What you have to do: Among the entries below, please repeat exactly and only the lines from the line containing "left knee: (242, 661)" to the line containing "left elbow: (251, 294)", both lines included.
━━━━━ Records for this exercise ━━━━━
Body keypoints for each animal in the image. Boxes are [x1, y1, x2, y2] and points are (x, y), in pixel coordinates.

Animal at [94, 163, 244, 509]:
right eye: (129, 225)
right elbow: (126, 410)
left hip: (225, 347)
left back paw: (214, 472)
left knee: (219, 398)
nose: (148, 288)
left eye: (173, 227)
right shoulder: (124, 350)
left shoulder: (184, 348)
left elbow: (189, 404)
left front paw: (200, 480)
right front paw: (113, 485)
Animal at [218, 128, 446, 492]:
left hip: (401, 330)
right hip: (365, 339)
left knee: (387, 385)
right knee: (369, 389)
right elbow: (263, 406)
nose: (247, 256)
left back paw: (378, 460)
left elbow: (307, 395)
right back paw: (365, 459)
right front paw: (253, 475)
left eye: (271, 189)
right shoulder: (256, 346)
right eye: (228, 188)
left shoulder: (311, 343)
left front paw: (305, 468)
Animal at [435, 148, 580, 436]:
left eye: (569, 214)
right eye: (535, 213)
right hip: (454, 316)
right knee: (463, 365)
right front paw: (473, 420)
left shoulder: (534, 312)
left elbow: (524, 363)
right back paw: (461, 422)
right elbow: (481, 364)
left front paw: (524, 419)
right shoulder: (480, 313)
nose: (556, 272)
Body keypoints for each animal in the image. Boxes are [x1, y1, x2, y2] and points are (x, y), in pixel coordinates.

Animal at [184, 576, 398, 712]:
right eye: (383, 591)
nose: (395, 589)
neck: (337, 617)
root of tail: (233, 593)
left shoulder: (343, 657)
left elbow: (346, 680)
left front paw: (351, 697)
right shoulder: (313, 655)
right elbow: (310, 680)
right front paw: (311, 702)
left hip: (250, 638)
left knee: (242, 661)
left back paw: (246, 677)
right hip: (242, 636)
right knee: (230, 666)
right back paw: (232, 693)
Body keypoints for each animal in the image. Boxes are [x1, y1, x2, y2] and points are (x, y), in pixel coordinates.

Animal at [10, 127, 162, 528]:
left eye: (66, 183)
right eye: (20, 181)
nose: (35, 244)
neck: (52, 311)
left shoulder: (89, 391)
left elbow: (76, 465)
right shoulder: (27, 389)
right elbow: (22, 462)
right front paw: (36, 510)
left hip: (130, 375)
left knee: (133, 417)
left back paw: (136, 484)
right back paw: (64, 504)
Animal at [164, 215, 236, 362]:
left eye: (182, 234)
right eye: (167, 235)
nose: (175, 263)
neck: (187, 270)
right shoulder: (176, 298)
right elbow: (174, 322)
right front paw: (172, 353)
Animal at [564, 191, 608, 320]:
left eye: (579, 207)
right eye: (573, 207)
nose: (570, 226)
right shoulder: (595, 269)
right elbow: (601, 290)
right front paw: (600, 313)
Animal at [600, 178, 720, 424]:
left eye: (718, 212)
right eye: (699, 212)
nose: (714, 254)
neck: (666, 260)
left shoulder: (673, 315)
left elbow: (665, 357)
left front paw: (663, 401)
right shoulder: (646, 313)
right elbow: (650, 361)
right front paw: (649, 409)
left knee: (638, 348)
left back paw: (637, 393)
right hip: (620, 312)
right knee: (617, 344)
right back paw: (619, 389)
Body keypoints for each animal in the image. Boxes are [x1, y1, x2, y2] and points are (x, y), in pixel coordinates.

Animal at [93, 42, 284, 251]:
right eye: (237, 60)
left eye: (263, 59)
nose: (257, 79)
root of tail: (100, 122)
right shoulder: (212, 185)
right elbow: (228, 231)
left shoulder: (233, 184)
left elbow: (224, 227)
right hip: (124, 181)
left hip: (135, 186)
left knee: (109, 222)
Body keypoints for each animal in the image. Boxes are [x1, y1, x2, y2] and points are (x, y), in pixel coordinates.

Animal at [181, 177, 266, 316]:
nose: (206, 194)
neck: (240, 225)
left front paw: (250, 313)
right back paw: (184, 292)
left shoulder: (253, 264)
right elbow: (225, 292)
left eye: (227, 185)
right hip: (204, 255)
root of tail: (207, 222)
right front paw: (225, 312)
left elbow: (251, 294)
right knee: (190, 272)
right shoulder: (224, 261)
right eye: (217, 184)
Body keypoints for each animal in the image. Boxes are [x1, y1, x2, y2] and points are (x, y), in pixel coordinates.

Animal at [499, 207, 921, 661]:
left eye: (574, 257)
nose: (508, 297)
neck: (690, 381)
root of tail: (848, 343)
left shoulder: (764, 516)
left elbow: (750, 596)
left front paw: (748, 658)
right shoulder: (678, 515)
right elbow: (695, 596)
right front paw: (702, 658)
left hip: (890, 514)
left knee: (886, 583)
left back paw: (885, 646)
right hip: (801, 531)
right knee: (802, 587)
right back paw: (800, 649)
━━━━━
━━━━━ Records for this exercise ━━━━━
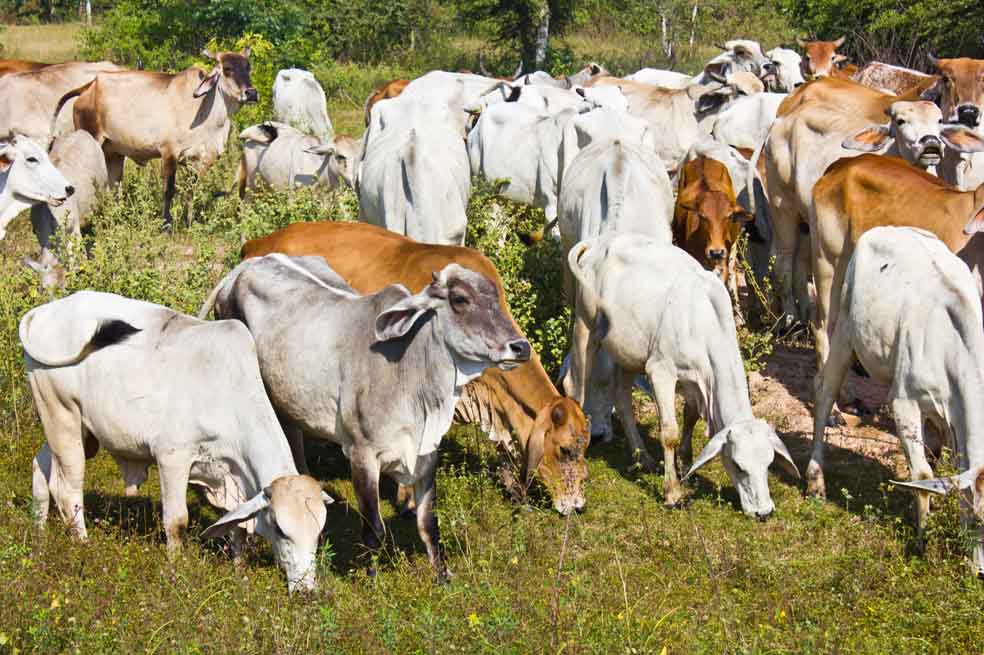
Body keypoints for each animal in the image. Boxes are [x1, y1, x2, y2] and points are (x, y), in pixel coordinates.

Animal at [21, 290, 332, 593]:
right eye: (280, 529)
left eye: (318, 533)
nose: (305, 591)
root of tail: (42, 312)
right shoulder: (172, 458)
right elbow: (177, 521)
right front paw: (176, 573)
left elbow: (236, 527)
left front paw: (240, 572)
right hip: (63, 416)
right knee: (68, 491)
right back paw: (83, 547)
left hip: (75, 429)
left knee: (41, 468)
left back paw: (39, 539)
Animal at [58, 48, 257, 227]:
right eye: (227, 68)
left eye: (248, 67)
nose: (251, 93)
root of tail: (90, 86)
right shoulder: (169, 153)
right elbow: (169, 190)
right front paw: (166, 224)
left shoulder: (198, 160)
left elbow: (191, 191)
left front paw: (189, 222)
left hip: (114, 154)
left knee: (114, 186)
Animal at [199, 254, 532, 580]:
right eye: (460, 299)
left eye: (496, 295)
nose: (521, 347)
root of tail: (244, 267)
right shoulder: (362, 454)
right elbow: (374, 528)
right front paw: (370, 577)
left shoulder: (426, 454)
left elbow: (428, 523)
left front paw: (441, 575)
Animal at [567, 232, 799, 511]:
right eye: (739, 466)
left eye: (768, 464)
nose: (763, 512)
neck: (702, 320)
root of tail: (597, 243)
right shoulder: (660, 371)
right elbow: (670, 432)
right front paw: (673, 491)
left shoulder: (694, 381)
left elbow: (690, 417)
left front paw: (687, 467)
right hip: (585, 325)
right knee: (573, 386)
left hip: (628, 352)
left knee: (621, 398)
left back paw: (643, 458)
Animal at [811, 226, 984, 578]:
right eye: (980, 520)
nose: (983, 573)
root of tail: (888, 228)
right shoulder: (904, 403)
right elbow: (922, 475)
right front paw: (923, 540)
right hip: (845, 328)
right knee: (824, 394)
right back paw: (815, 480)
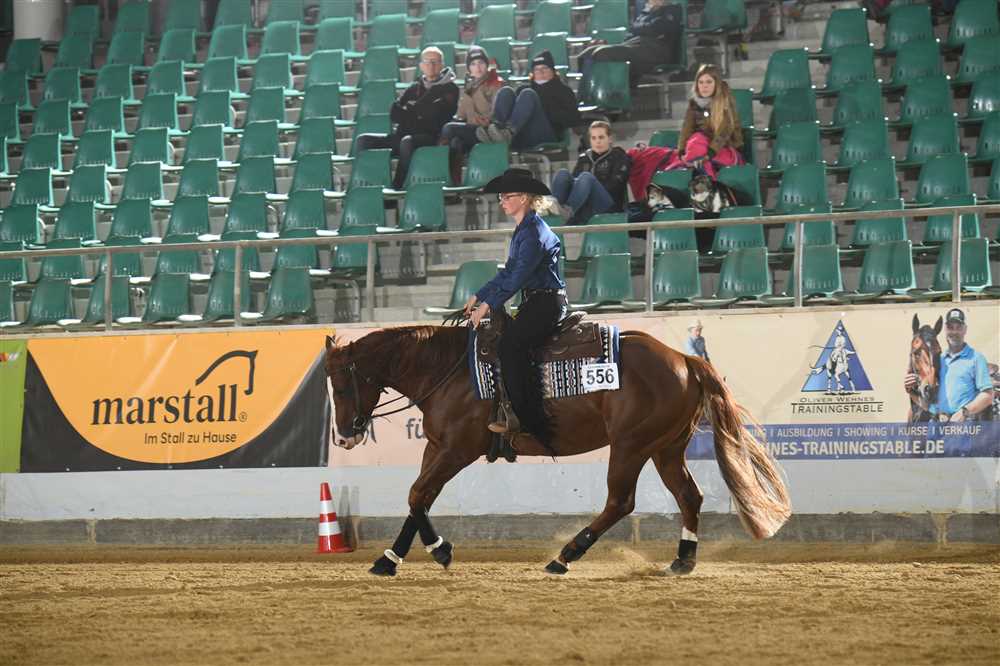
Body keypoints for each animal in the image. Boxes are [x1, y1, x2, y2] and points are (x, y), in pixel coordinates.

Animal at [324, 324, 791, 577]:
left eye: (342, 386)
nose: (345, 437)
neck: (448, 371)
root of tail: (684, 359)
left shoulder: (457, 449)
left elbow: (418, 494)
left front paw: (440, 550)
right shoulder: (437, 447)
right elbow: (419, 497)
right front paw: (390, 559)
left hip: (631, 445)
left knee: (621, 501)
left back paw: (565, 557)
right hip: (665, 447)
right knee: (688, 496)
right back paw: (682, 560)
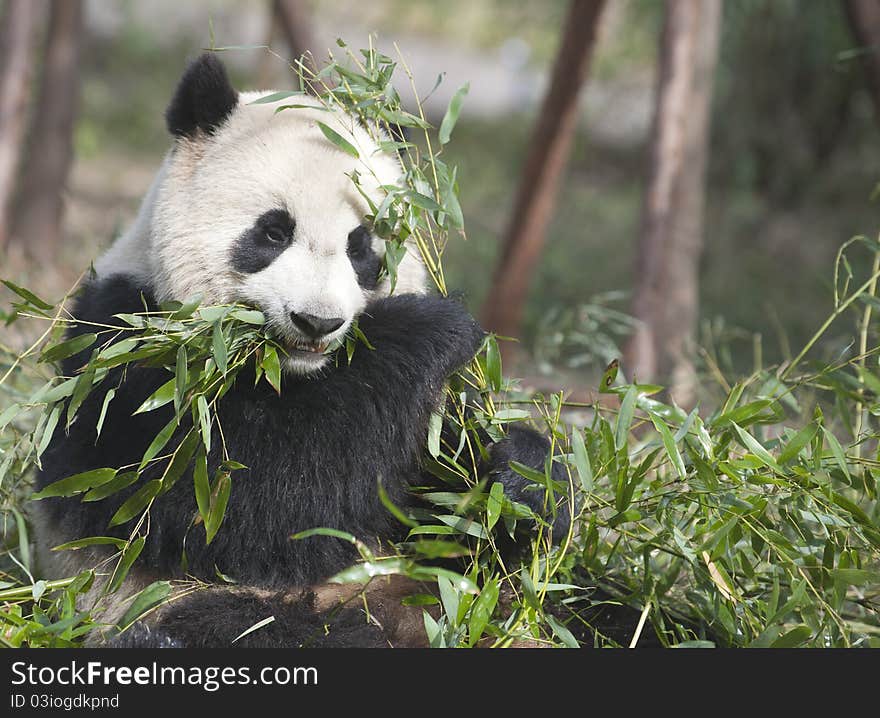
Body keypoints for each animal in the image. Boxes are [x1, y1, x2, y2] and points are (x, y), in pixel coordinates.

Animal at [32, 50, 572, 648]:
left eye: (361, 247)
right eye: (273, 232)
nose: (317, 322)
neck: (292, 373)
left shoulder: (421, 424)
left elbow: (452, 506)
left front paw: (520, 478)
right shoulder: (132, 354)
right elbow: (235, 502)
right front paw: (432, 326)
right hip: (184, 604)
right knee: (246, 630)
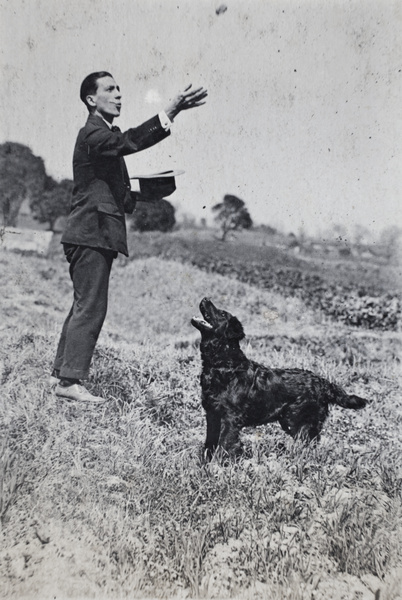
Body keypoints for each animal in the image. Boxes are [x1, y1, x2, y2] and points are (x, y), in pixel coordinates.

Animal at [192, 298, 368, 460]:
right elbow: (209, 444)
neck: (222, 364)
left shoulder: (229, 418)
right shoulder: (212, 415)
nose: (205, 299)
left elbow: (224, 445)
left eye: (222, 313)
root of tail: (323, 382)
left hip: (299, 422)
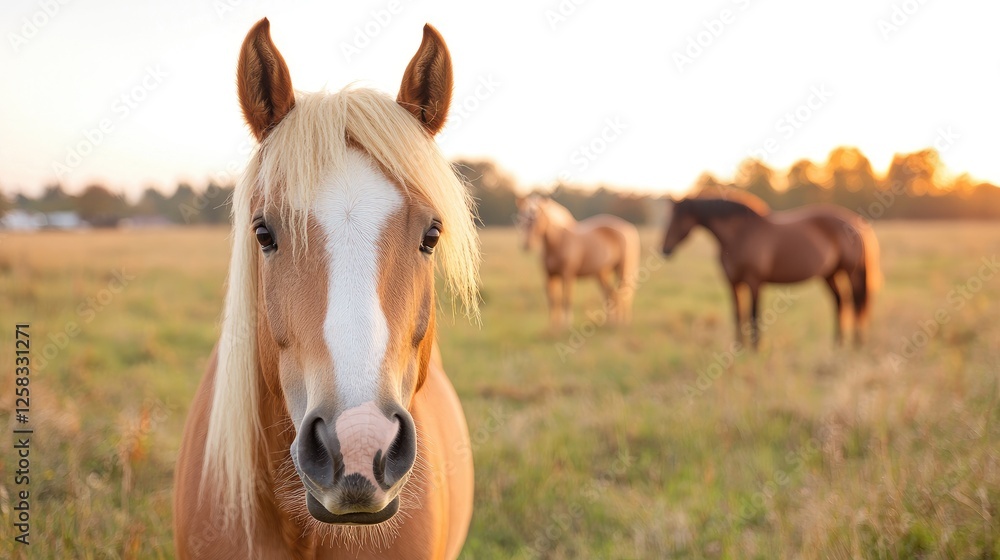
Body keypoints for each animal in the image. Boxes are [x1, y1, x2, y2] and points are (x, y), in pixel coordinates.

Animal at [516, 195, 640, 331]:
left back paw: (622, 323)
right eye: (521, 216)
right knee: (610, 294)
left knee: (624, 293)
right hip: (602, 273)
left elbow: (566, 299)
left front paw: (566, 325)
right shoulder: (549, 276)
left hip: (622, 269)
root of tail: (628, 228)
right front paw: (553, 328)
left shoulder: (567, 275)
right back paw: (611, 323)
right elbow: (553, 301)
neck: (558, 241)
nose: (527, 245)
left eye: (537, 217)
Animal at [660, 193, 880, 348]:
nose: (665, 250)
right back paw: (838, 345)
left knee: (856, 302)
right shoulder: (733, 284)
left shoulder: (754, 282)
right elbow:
━━━━━
━━━━━ Records for this exercise ━━━━━
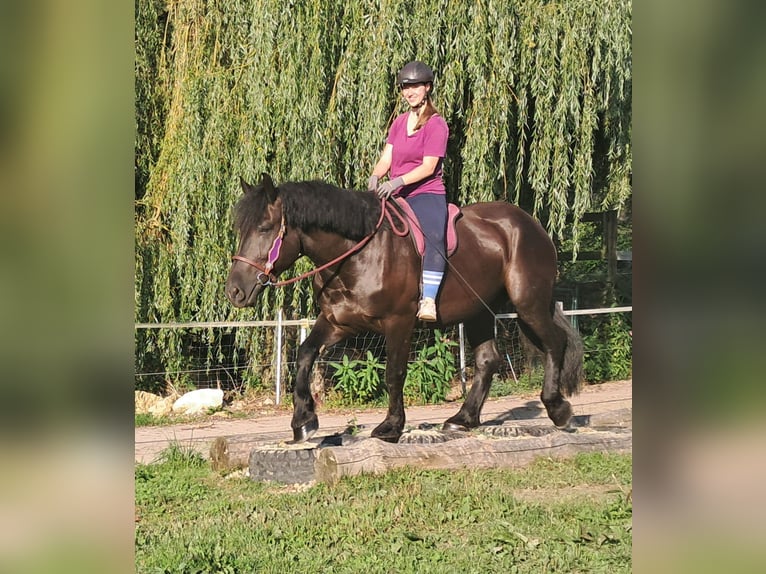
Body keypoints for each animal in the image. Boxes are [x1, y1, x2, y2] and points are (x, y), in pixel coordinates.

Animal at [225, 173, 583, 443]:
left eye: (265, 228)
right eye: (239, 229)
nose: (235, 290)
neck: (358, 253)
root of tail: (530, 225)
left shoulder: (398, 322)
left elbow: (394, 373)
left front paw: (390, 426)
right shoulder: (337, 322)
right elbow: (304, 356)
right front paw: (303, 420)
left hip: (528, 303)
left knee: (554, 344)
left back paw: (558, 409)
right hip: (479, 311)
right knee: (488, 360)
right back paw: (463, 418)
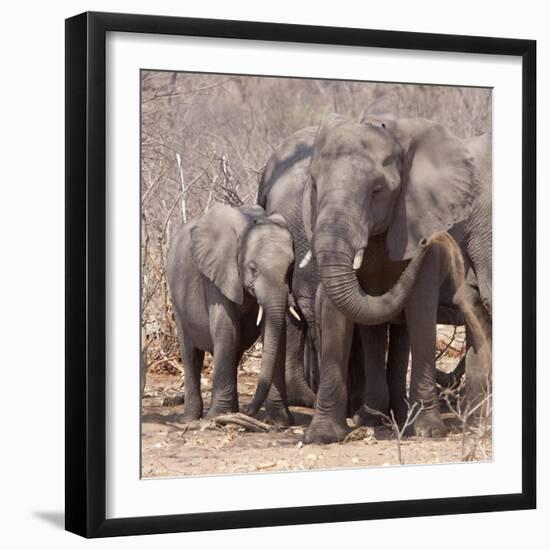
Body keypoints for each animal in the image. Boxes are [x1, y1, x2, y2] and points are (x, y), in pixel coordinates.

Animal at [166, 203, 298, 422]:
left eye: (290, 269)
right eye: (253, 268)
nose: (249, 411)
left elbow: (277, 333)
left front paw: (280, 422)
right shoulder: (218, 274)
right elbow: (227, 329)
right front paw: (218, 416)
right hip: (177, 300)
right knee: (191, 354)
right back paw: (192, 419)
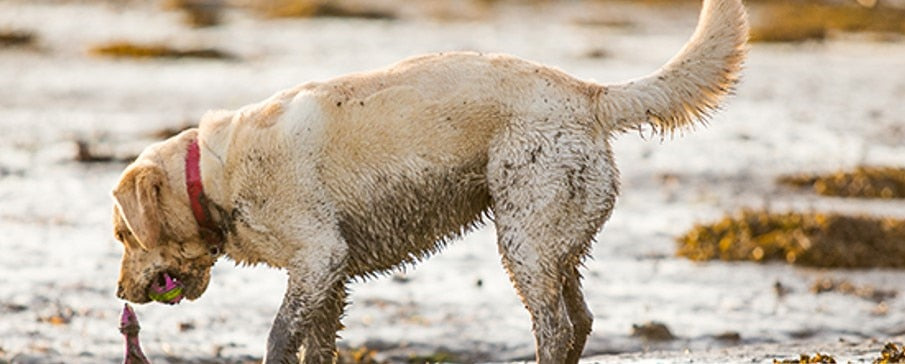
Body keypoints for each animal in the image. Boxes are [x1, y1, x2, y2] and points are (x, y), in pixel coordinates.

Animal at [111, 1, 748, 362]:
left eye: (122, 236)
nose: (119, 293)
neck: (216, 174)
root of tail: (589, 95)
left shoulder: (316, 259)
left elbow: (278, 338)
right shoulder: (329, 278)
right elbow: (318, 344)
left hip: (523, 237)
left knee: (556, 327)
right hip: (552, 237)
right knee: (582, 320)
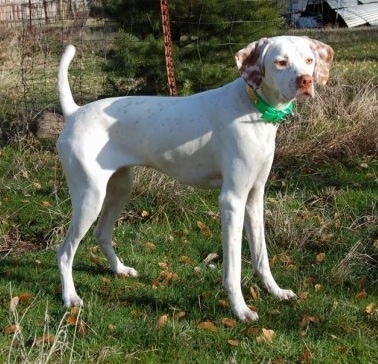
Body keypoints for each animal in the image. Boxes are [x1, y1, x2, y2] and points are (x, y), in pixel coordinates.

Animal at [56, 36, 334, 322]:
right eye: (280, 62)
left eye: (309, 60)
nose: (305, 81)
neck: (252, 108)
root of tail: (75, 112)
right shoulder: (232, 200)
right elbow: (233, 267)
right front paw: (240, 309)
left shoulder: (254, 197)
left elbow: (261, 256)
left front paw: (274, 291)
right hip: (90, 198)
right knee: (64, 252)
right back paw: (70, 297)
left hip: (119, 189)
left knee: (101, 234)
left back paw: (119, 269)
━━━━━
Result of this exercise:
left knee: (242, 661)
left back paw: (246, 677)
right hip: (242, 636)
right knee: (230, 666)
right back paw: (232, 693)
Body keypoints for each animal in the image. Boxes are [x1, y1, x2, y2] and points are (x, y), in pixel coordinates.

Animal at [10, 127, 162, 528]:
left eye: (66, 183)
right eye: (20, 181)
nose: (35, 244)
neck: (52, 311)
left shoulder: (89, 391)
left elbow: (76, 465)
right shoulder: (27, 389)
right elbow: (22, 462)
right front paw: (36, 510)
left hip: (130, 375)
left knee: (133, 417)
left back paw: (136, 484)
right back paw: (64, 504)
Animal at [164, 215, 236, 362]:
left eye: (182, 234)
right eye: (167, 235)
nose: (175, 263)
neck: (187, 270)
right shoulder: (176, 298)
right elbow: (174, 322)
right front paw: (172, 353)
Animal at [564, 191, 608, 320]:
left eye: (579, 207)
right eye: (573, 207)
nose: (570, 226)
right shoulder: (595, 269)
right elbow: (601, 290)
right front paw: (600, 313)
Animal at [600, 178, 720, 424]:
left eye: (718, 212)
right eye: (699, 212)
nose: (714, 254)
neck: (666, 260)
left shoulder: (673, 315)
left elbow: (665, 357)
left front paw: (663, 401)
right shoulder: (646, 313)
right elbow: (650, 361)
right front paw: (649, 409)
left knee: (638, 348)
left back paw: (637, 393)
right hip: (620, 312)
right knee: (617, 344)
right back paw: (619, 389)
Body keypoints for each animal in the image. Boxes are [x1, y1, x2, y2] and points are (x, y), in pixel coordinates.

Animal at [93, 42, 284, 251]:
right eye: (237, 60)
left eye: (263, 59)
nose: (257, 79)
root of tail: (100, 122)
right shoulder: (212, 185)
right elbow: (228, 231)
left shoulder: (233, 184)
left elbow: (224, 227)
right hip: (124, 181)
left hip: (135, 186)
left knee: (109, 222)
Body keypoints for each animal in the image. Boxes are [x1, y1, x2, y2] and points are (x, y), in pixel coordinates.

Animal at [181, 177, 266, 316]:
nose: (206, 194)
neck: (240, 225)
left front paw: (250, 313)
right back paw: (184, 292)
left shoulder: (253, 264)
right elbow: (225, 292)
left eye: (227, 185)
right hip: (204, 255)
root of tail: (207, 222)
right front paw: (225, 312)
left elbow: (251, 294)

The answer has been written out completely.